The Congress party’s competition for political space is more with India’s regional parties than with the Bharatiya Janata Party, the Congress Lok Sabha candidate from Bhopal and current Rajya Sabha Member of Parliament Digvijaya Singh told BloombergQuint.

The BJP has a core support base which is ideological. The other ideology—that of Gandhi, Lohia, Nehru—that is left-of-centre and socialist, there is competition on that.
Digvijaya Singh, Congress Leader

Singh explained why the Congress finds itself with loggerheads with Bahujan Samaj Party leader Mayawati, despite the opposition’s common desire to defeat the Narendra Modi-led BJP.

No regional party wants to see the Congress strong in its area.
Digvijaya Singh, Congress Leader

As a result, the Congress has been unable to enter the alliance between BSP and the Samajwadi Party in Uttar Pradesh, and reach an agreement with the Aam Aadmi Party over the seats in Delhi. The Congress has finalised alliances in Tamil Nadu, Karnataka, Maharashtra, Bihar, and Jharkhand.

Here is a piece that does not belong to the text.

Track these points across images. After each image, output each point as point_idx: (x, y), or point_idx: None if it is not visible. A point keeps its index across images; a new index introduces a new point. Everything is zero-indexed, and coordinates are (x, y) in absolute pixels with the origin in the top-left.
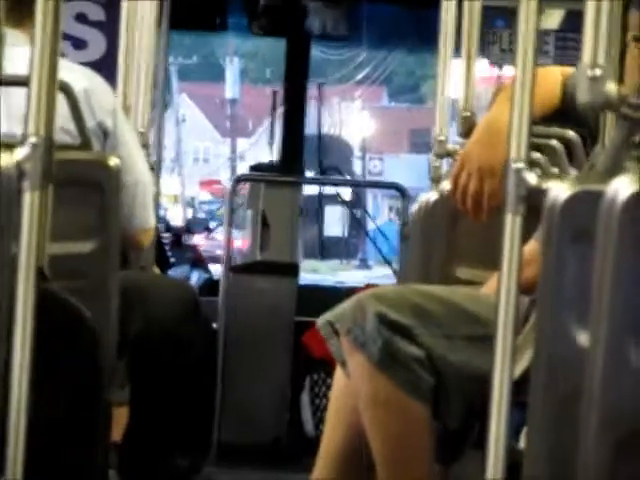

Digvijaya Singh added that while a number of anti-BJP parties are contesting the Lok Sabha elections separately, he expects them to come together after the results on May 23.

I take you back to 2004. The SP, BSP, and Congress had contested separately. But when it came to government formation, the three came to an agreement on how the government would function, and did so for 10 years.